[Pixel coordinate tracking data]
*****
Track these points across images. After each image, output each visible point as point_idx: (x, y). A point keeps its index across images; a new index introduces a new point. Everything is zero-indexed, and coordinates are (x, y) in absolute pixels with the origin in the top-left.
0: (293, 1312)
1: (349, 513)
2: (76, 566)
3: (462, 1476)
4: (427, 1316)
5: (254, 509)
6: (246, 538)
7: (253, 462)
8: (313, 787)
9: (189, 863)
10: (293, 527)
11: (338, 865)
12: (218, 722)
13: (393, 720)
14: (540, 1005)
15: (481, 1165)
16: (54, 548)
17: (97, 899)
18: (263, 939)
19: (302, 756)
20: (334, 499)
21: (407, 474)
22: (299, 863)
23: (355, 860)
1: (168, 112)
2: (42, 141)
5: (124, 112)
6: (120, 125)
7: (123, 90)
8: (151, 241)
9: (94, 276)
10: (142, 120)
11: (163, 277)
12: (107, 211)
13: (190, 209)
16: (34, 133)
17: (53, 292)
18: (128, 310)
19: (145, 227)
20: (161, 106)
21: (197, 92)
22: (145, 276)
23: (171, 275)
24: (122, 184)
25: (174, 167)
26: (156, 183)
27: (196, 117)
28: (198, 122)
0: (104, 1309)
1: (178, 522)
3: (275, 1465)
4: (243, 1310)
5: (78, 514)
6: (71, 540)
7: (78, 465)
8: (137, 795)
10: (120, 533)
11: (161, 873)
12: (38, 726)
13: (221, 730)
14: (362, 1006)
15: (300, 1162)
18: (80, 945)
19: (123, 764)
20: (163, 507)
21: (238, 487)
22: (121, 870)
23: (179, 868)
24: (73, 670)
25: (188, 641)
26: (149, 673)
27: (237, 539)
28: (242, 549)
*****
> [Exercise]
Turn every line of the records above into a numbered list, skipping any blank lines.

> [Problem solution]
1. Track these points across images. After each image, output each visible point as point_idx: (x, y). A point keeps its index across images; a new index introduces a new point. Everything is zero-indexed, and coordinates are (x, y) in absolute pixels with the origin in the top-left.
2. 0: (293, 1312)
3. 1: (349, 513)
4. 2: (76, 566)
5. 3: (462, 1476)
6. 4: (427, 1316)
7. 5: (254, 509)
8. 6: (246, 538)
9. 7: (253, 462)
10. 8: (313, 787)
11. 9: (189, 863)
12. 10: (293, 527)
13. 11: (338, 865)
14. 12: (218, 722)
15. 13: (393, 720)
16. 14: (540, 1005)
17. 15: (481, 1165)
18. 16: (54, 548)
19. 17: (97, 899)
20. 18: (263, 939)
21. 19: (302, 756)
22. 20: (334, 499)
23. 21: (407, 474)
24. 22: (299, 863)
25. 23: (355, 860)
26. 1: (168, 112)
27. 2: (42, 141)
28. 5: (124, 112)
29. 6: (120, 125)
30. 7: (123, 90)
31. 8: (151, 241)
32. 9: (94, 276)
33. 10: (142, 120)
34. 11: (163, 277)
35. 12: (107, 211)
36. 13: (190, 209)
37. 16: (34, 133)
38. 17: (53, 292)
39. 18: (128, 310)
40. 19: (145, 227)
41. 20: (161, 106)
42. 21: (197, 92)
43. 22: (145, 276)
44. 23: (171, 275)
45. 24: (122, 184)
46. 25: (174, 167)
47. 26: (156, 183)
48. 27: (196, 117)
49. 28: (198, 122)
50. 0: (104, 1309)
51. 1: (178, 522)
52. 3: (275, 1465)
53. 4: (243, 1310)
54. 5: (78, 514)
55. 6: (71, 540)
56. 7: (78, 465)
57. 8: (137, 795)
58. 10: (120, 533)
59. 11: (161, 873)
60. 12: (38, 726)
61. 13: (221, 730)
62. 14: (362, 1006)
63. 15: (300, 1162)
64. 18: (80, 945)
65. 19: (123, 764)
66. 20: (163, 507)
67. 21: (238, 487)
68. 22: (121, 870)
69. 23: (179, 868)
70. 24: (73, 670)
71. 25: (188, 641)
72. 26: (149, 673)
73. 27: (237, 539)
74. 28: (242, 549)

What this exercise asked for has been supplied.